Here we recently purchased 25 USB floppies from Microcenter. They are BYTECC SK-BEXT144 drives, but actually are TEAC FD-05PUB drives just relabeled. 

   The problem we are having is when you first insert it, it works fine. But upon a reboot , the drive is still detected, but no longer works. It says that you must format the disk whenever you try and access it (Even if there is no disk or the disk is a good disk). We then have to try and pull it out of the USB port and put it in another port. 

Any ideas as to what is happening here? It sounds driver related, but I cant find a driver outside of a windows 98 driver. 

Machines are Dell Optiplex 380's with XP SP3


----------



## brandonwh64 (Mar 2, 2010)

hmmm that sucks. i ordered a BYTECC USB HD/DVD/FLOPPY adaptor (which will be here soon) i hope it works good. as you mention, it sounds like a driver problem


----------



## Cybrnook (Mar 2, 2010)

Im getting closer, I have some FD-05PUW's that when inserted into USB are detected as TEAC drives.  But what I see now is that these FD-05PUB's are being detected as Mitsumi's even though they are TEAC's. So now I need to manually change the driver.


----------



## Cybrnook (Mar 2, 2010)

So it seems I cant use the same driver from the W version because I cant find it anywhere (Its a preloaded windows driver). I know both drives are the same, except one is recognized as a mitsumi and the other is properly installed as a teac. FML


----------



## erocker (Mar 2, 2010)

Teac support might be some help: http://www.teac.com/support/

Windows XP support seems "iffy". These seem to be designed more for the Windows 95/98 era.
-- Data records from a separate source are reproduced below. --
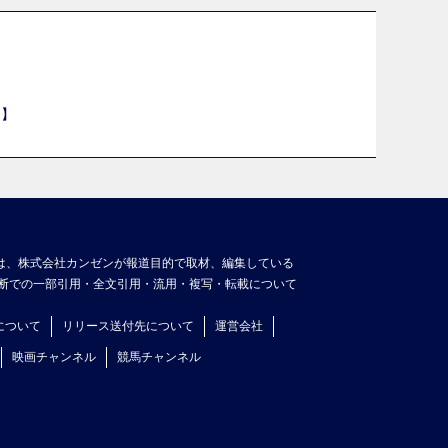
目】
は、株式会社カンゼンが報道目的で取材、編集している
断での一部引用・全文引用・流用・複写・転載について
について
リリース送付先について
運営会社
映画チャンネル
競馬チャンネル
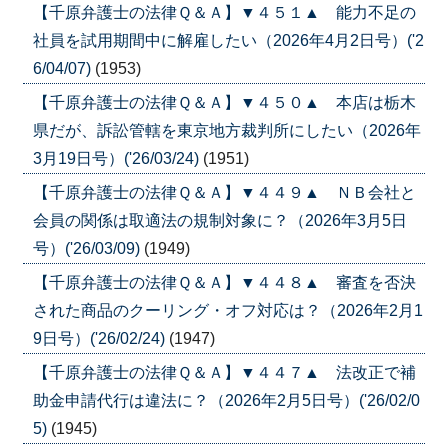
【千原弁護士の法律Ｑ＆Ａ】▼４５１▲ 能力不足の
社員を試用期間中に解雇したい（2026年4月2日号）('2
6/04/07)
(1953)
【千原弁護士の法律Ｑ＆Ａ】▼４５０▲ 本店は栃木
県だが、訴訟管轄を東京地方裁判所にしたい（2026年
3月19日号）('26/03/24)
(1951)
【千原弁護士の法律Ｑ＆Ａ】▼４４９▲ ＮＢ会社と
会員の関係は取適法の規制対象に？（2026年3月5日
号）('26/03/09)
(1949)
【千原弁護士の法律Ｑ＆Ａ】▼４４８▲ 審査を否決
された商品のクーリング・オフ対応は？（2026年2月1
9日号）('26/02/24)
(1947)
【千原弁護士の法律Ｑ＆Ａ】▼４４７▲ 法改正で補
助金申請代行は違法に？（2026年2月5日号）('26/02/0
5)
(1945)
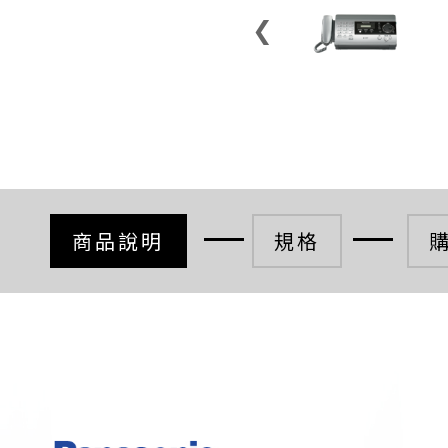
❮
商品說明
規格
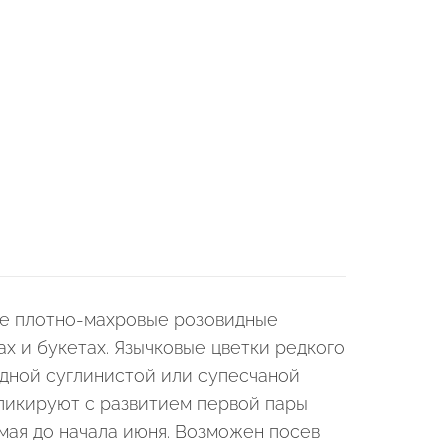
ые плотно-махровые розовидные
х и букетах. Язычковые цветки редкого
дной суглинистой или супесчаной
пикируют с развитием первой пары
мая до начала июня. Возможен посев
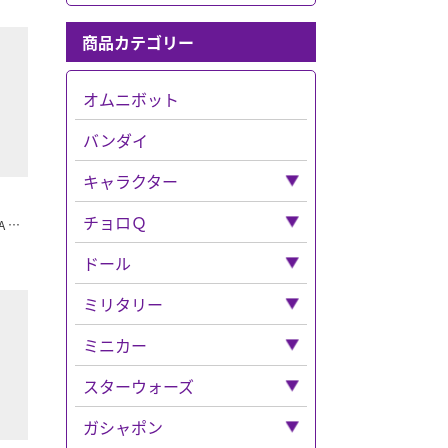
商品カテゴリー
オムニボット
バンダイ
キャラクター
「キャラクター」全て
チョロＱ
ミッキーマウス オールドスタイル ULTRA DETAIL FIGURE 214 ディズニー
ナイトメア
「チョロＱ」全て
ドール
ディズニー
ベンツ
「ドール」全て
ミリタリー
「ディズニー」全て
超合金
フェラーリ
ねんどろいど
「ミリタリー」全て
ミニカー
マジカルコレクション
鉄人２８号
ボックス入り
バス
ウエポンなど
「ミニカー」全て
スターウォーズ
トトロ
チョロQその他
ドラゴン
トミカ
「スターウォーズ」全て
ガシャポン
ルパン三世
チョロＱゼロ
「トミカ」全て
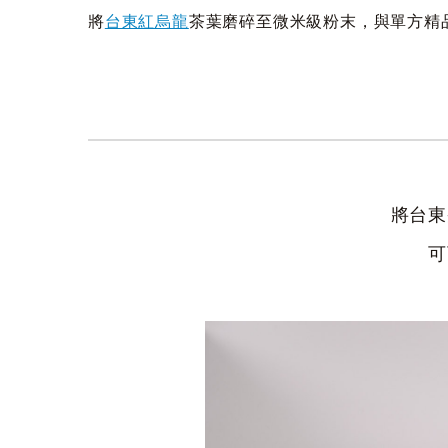
將
台東紅烏龍
茶葉磨碎至微米級粉末，與單方精
將台東
可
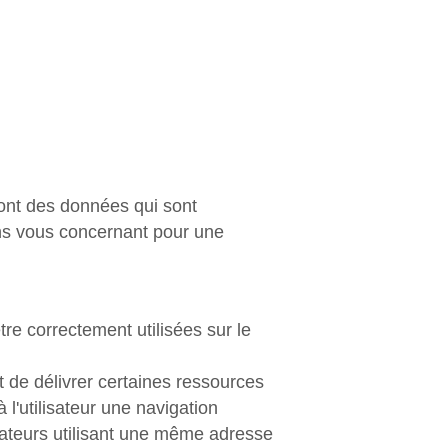
 sont des données qui sont
ons vous concernant pour une
être correctement utilisées sur le
 de délivrer certaines ressources
 l'utilisateur une navigation
lisateurs utilisant une même adresse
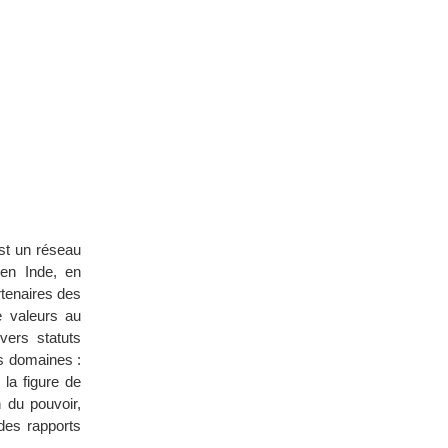
st un réseau
 en Inde, en
rtenaires des
e valeurs au
ers statuts
ts domaines :
 la figure de
n du pouvoir,
des rapports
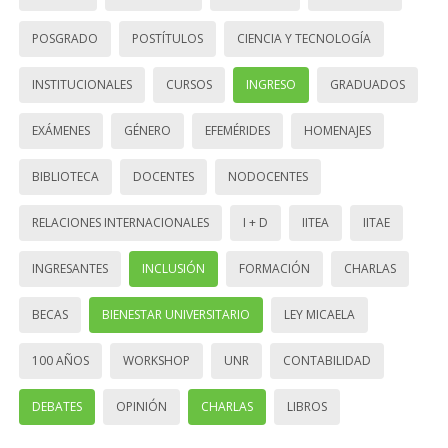
POSGRADO
POSTÍTULOS
CIENCIA Y TECNOLOGÍA
INSTITUCIONALES
CURSOS
INGRESO
GRADUADOS
EXÁMENES
GÉNERO
EFEMÉRIDES
HOMENAJES
BIBLIOTECA
DOCENTES
NODOCENTES
RELACIONES INTERNACIONALES
I + D
IITEA
IITAE
INGRESANTES
INCLUSIÓN
FORMACIÓN
CHARLAS
BECAS
BIENESTAR UNIVERSITARIO
LEY MICAELA
100 AÑOS
WORKSHOP
UNR
CONTABILIDAD
DEBATES
OPINIÓN
CHARLAS
LIBROS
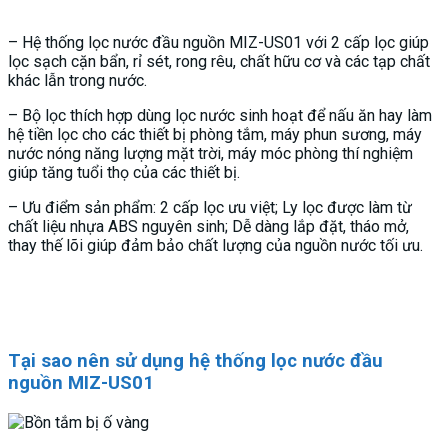
– Hệ thống lọc nước đầu nguồn MIZ-US01 với 2 cấp lọc giúp
lọc sạch cặn bẩn, rỉ sét, rong rêu, chất hữu cơ và các tạp chất
khác lẫn trong nước.
– Bộ lọc thích hợp dùng lọc nước sinh hoạt để nấu ăn hay làm
hệ tiền lọc cho các thiết bị phòng tắm, máy phun sương, máy
nước nóng năng lượng mặt trời, máy móc phòng thí nghiệm
giúp tăng tuổi thọ của các thiết bị.
– Ưu điểm sản phẩm: 2 cấp lọc ưu việt; Ly lọc được làm từ
chất liệu nhựa ABS nguyên sinh; Dễ dàng lắp đặt, tháo mở,
thay thế lõi giúp đảm bảo chất lượng của nguồn nước tối ưu.
Tại sao nên sử dụng hệ thống lọc nước đầu
nguồn MIZ-US01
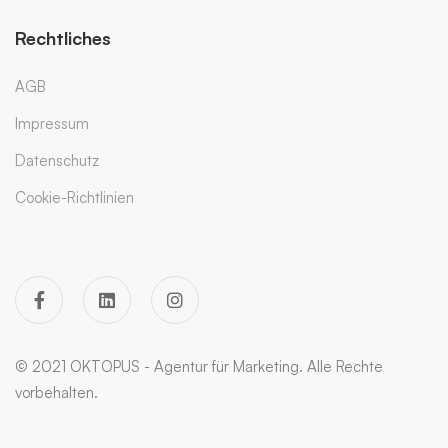
Rechtliches
AGB
Impressum
Datenschutz
Cookie-Richtlinien
© 2021 OKTOPUS - Agentur für Marketing. Alle Rechte
vorbehalten.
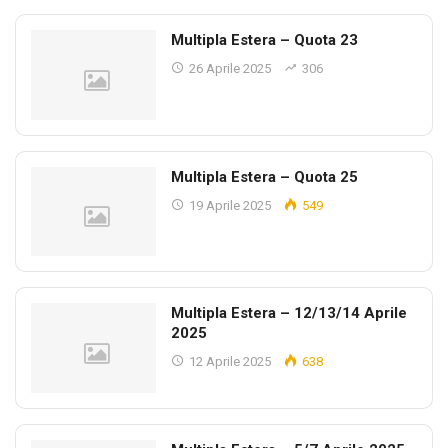
Multipla Estera – Quota 23
26 Aprile 2025
306
Multipla Estera – Quota 25
19 Aprile 2025
549
Multipla Estera – 12/13/14 Aprile
2025
12 Aprile 2025
638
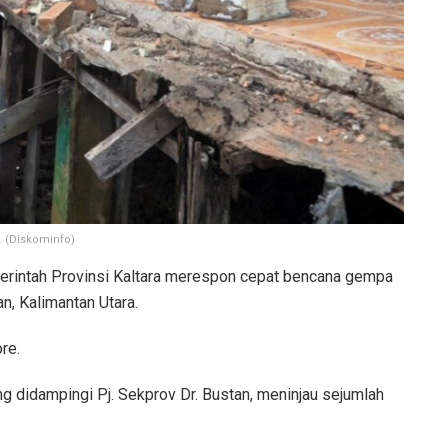
 (Diskominfo)
rintah Provinsi Kaltara merespon cepat bencana gempa
n, Kalimantan Utara.
re.
ng didampingi Pj. Sekprov Dr. Bustan, meninjau sejumlah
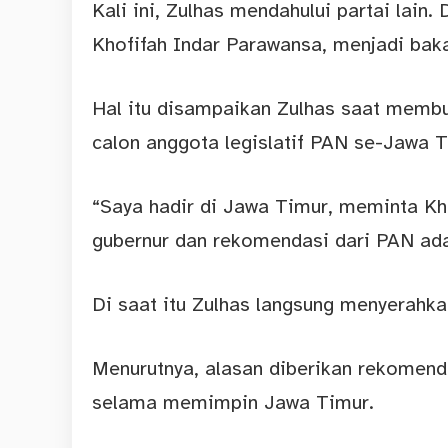
Kali ini, Zulhas mendahului partai lai
Khofifah Indar Parawansa, menjadi baka
Hal itu disampaikan Zulhas saat membuk
calon anggota legislatif PAN se-Jawa T
“Saya hadir di Jawa Timur, meminta Kh
gubernur dan rekomendasi dari PAN adal
Di saat itu Zulhas langsung menyerahk
Menurutnya, alasan diberikan rekomenda
selama memimpin Jawa Timur.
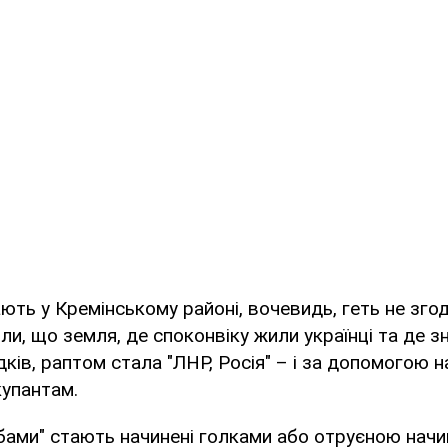
ють у Кремінському районі, вочевидь, геть не згод
ли, що земля, де споконвіку жили українці та де 
дків, раптом стала "ЛНР, Росія" – і за допомогою 
купантам.
ами" стають начинені голками або отруєною начи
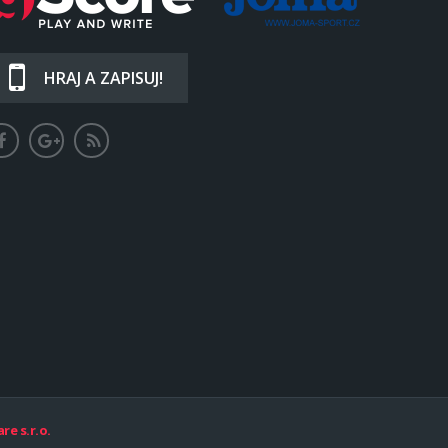
HRAJ A ZAPISUJ!
re s.r.o.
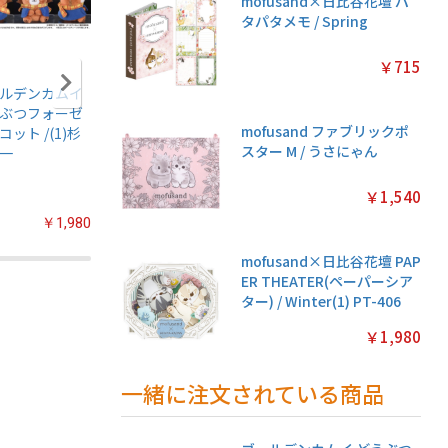
mofusand×日比谷花壇 パ
タパタメモ / Spring
￥715
ルデンカムイ
アニメ『僕のヒー
ちいかわ キラキラ
ちいかわ
ぶつフォーゼ
ローアカデミア』
クリアカードコレ
シールガ
mofusand ファブリックポ
コット /(1)杉
ちみけもますこっ
クションガム ◆通
4【1BO
スター M / うさにゃん
一
と /(7)轟焦凍
常版◆【1BOX 16
入り】
パック入り】
￥1,540
￥1,980
￥2,200
￥3,520
mofusand×日比谷花壇 PAP
ER THEATER(ペーパーシア
ター) / Winter(1) PT-406
￥1,980
一緒に注文されている商品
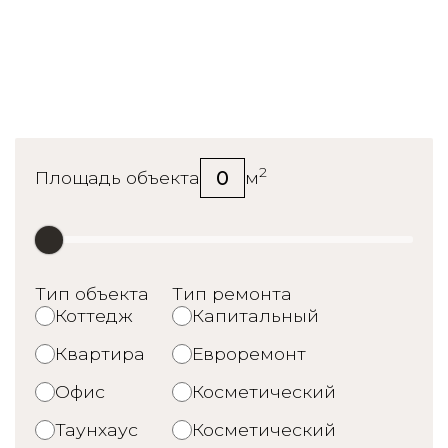
Калькулятор стоимости
ремонта
2
0
Площадь объекта
м
Тип объекта
Тип ремонта
Коттедж
Капитальный
Квартира
Евроремонт
Офис
Косметический
Таунхаус
Косметический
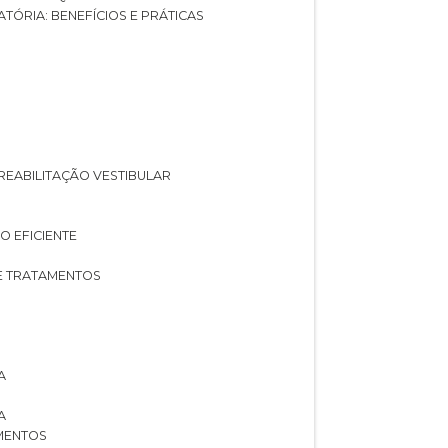
ATÓRIA: BENEFÍCIOS E PRÁTICAS
A REABILITAÇÃO VESTIBULAR
O EFICIENTE
 E TRATAMENTOS
A
A
AMENTOS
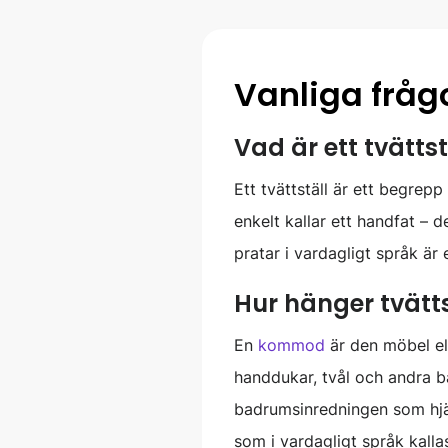
Vanliga frågo
Vad är ett tvätts
Ett tvättställ är ett begrep
enkelt kallar ett handfat – d
pratar i vardagligt språk är 
Hur hänger tvät
En
kommod
är den möbel ell
handdukar, tvål och andra ba
badrumsinredningen som hjäl
som i vardagligt språk kalla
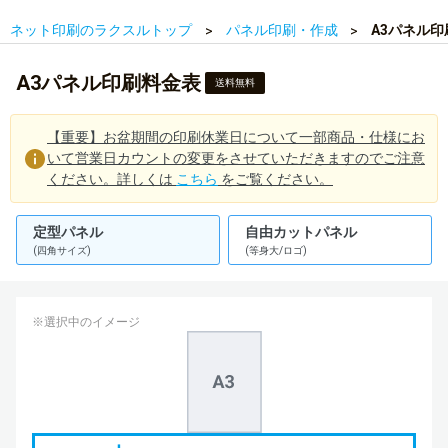
ネット印刷のラクスルトップ
パネル印刷・作成
A3パネル
A3パネル印刷料金表
送料無料
【重要】お盆期間の印刷休業日について一部商品・仕様にお
いて営業日カウントの変更をさせていただきますのでご注意
ください。詳しくは
こちら
をご覧ください。
定型パネル
自由カットパネル
(四角サイズ)
(等身大/ロゴ)
※選択中のイメージ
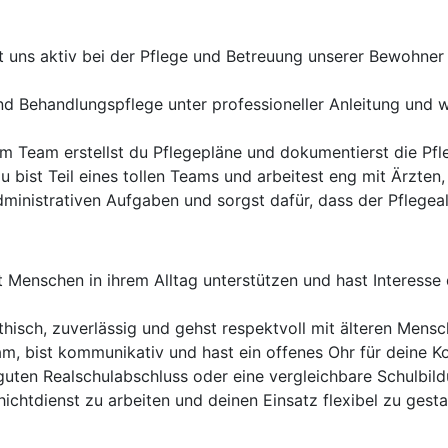
t uns aktiv bei der Pflege und Betreuung unserer Bewohner u
nd Behandlungspflege unter professioneller Anleitung und 
 Team erstellst du Pflegepläne und dokumentierst die Pfl
u bist Teil eines tollen Teams und arbeitest eng mit Ärzt
dministrativen Aufgaben und sorgst dafür, dass der Pflegeall
 Menschen in ihrem Alltag unterstützen und hast Interesse 
hisch, zuverlässig und gehst respektvoll mit älteren Mens
am, bist kommunikativ und hast ein offenes Ohr für deine K
guten Realschulabschluss oder eine vergleichbare Schulbild
hichtdienst zu arbeiten und deinen Einsatz flexibel zu gesta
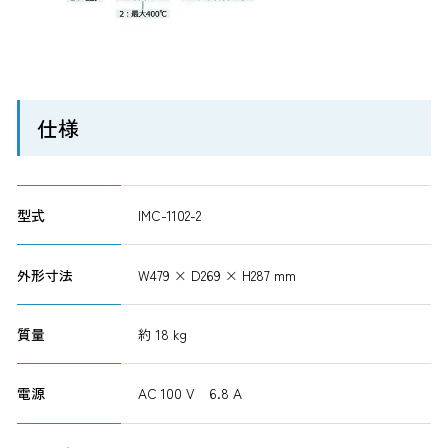
仕様
型式
IMC-1102-2
外形寸法
W479 × D269 × H287 mm
質量
約 18 kg
電源
AC 100 V 6.8 A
Why they still sell them with such limited driver support I have no idea.


----------



## Cybrnook (Mar 2, 2010)

Thanks Erocker,

   I just got off the phone with BYTECC and that was amazingly unhelpful. I know what the problem is, and maybe someone here has a slick way of doing it. When I plug the W version in, it puts the proper TEAC driver on for use and all is well.
 When the B version is plugged in it puts on a mitsumi driver , starting the problem. 

Is there anyway I can manually select the TEAC driver from windows driver cab and manually install it for the B drive. I know its there because I see it when I plug the W drive it, but I dont seem to be able to manually pull it out for the B drive.  ??


----------



## Cybrnook (Mar 3, 2010)

MOD can close.


Will refund drives for different model


----------